In the first chapter, Play the man – not the board , Webb argues only an engine plays the same way against every opponent and to be practical .   So, to be practical you should try to capitalize on any weaknesses your opponent might have.  He admits that you can’t spend a lot of time preparing for your typical weekend Swiss opponent "but you should still be able to make good use of anything you know about your opponent's style of play." Webb claims that even somebody you never met before gives clues by his appearance, his mannerisms, his age, etc. that might give you a hint as to what kind of player he is.
Most people tell you to play the board and not the man because if you alter your style based on your opponent you are more likely to get into positions you aren’t familiar with and you can get into trouble not only psychologically, but you run the risk of getting bad or unfamiliar positions.  I’m not sure I agree with Webb's advice on this though. 
Webb gives valuable advice on how to use the information gleaned from you analysis that will enable you to play to your strengths rather than to improve upon one's weaknesses. Once again, this advice is an attempt to maximizing your practical results.

When it comes to everybody’s favorite topic, openings, Webb recommends having a primary and a secondary opening in your repertoire and he includes some brief comments on how to go about learning an opening given a limited amount of time to study.

In the chapters How to catch Rabbits and How to trap Heffalumps, Webb recommends adopting a style to counter your opponent’s.  Again, some may find the advice to change their style questionable, but I do agree with his advice on how to play against weaker opponents…keep things simple and wait for them to blunder.  Come to think of it that’s how I play against stronger opponents in the hope that it's me that doesn’t blunder.  That goes against Webb’s (and other player’s advice) to go for for positions that are so complicated and unclear that either player is likely to make a mistake.

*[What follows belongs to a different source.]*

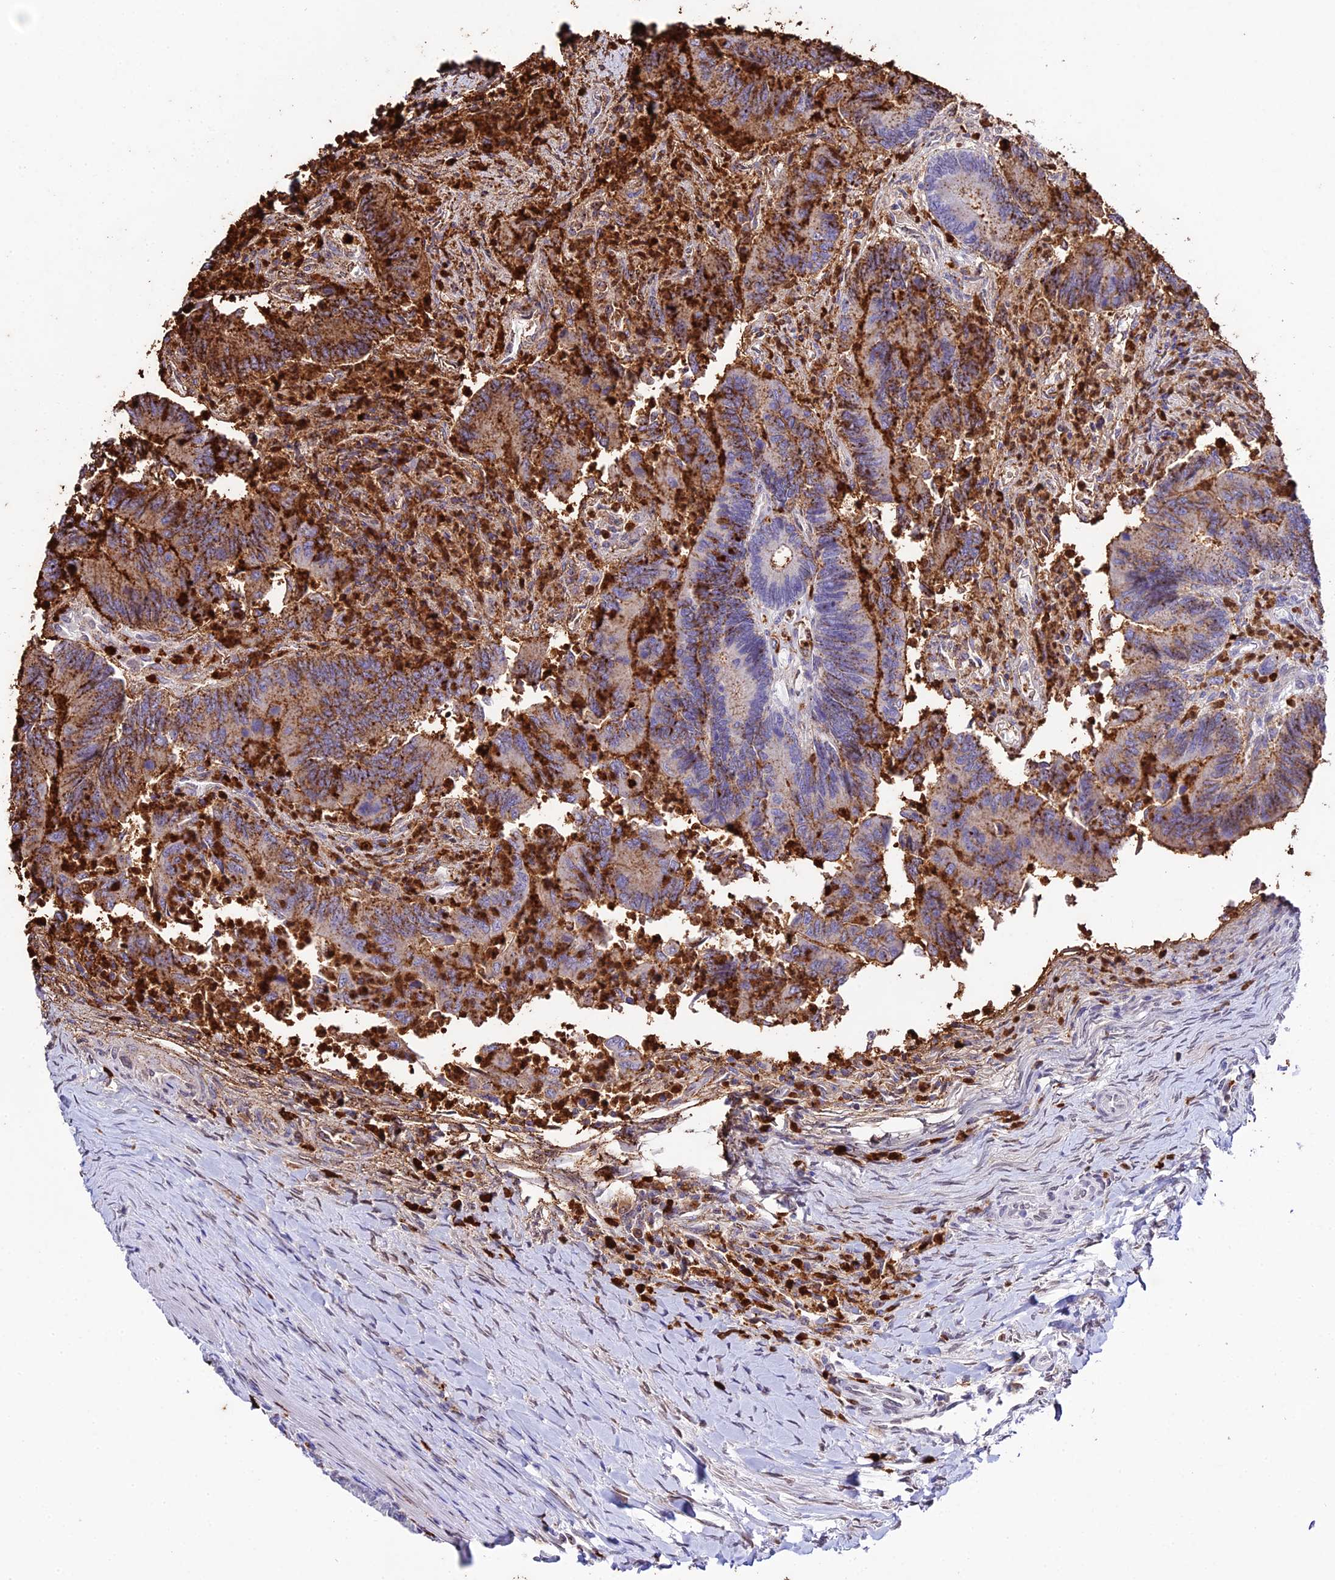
{"staining": {"intensity": "moderate", "quantity": "25%-75%", "location": "cytoplasmic/membranous"}, "tissue": "colorectal cancer", "cell_type": "Tumor cells", "image_type": "cancer", "snomed": [{"axis": "morphology", "description": "Adenocarcinoma, NOS"}, {"axis": "topography", "description": "Colon"}], "caption": "Colorectal cancer (adenocarcinoma) stained for a protein (brown) displays moderate cytoplasmic/membranous positive positivity in about 25%-75% of tumor cells.", "gene": "MCM10", "patient": {"sex": "female", "age": 67}}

Remember that in this book Webb is only concerned with winning and not becoming a better player through increasing one’s understanding of chess. His point is that it’s only a game, and we are within our rights to do anything we can within the rules to win.

Other chapters include How to win won positions, What to do in drawn positions, Clock control, and How to avoid silly mistakes.

One point Webb makes in the latter chapter no longer applies though because of a change in FIDE rules.  Webb advised writing your move down on the scoresheet before playing it. This was almost always the way we did it back in the old days and it wasn’t uncommon to see scoresheets with half the moves scratched out as minds were frequently changed. Players often took three approaches. 1) write the move down and immediately play it 2) write the move down while shielding it from your opponent’s view with the other hand then lay your pen over the move and think a few more seconds before making it.  Then there was the third type; the type who would do something I’m sure would have met Webb’s approval; write their move down in full view of their opponent then stare at the board for a couple of minutes knowing that your opponent was thinking about how to meet the move written on the scoresheet then play something else. 

In the final two chapters Webb covers Quick Play and recommends a gambit opening repertoire because the clock is a factor  and in Correspondence Play he advises being particularly careful in your choice of opening since a poor opening can lead to literally years of suffering.

For all players under master!

1 comment:

  1. This was a fun book to read. It really only covers psychological aspects of chess, not a how to improve you chess.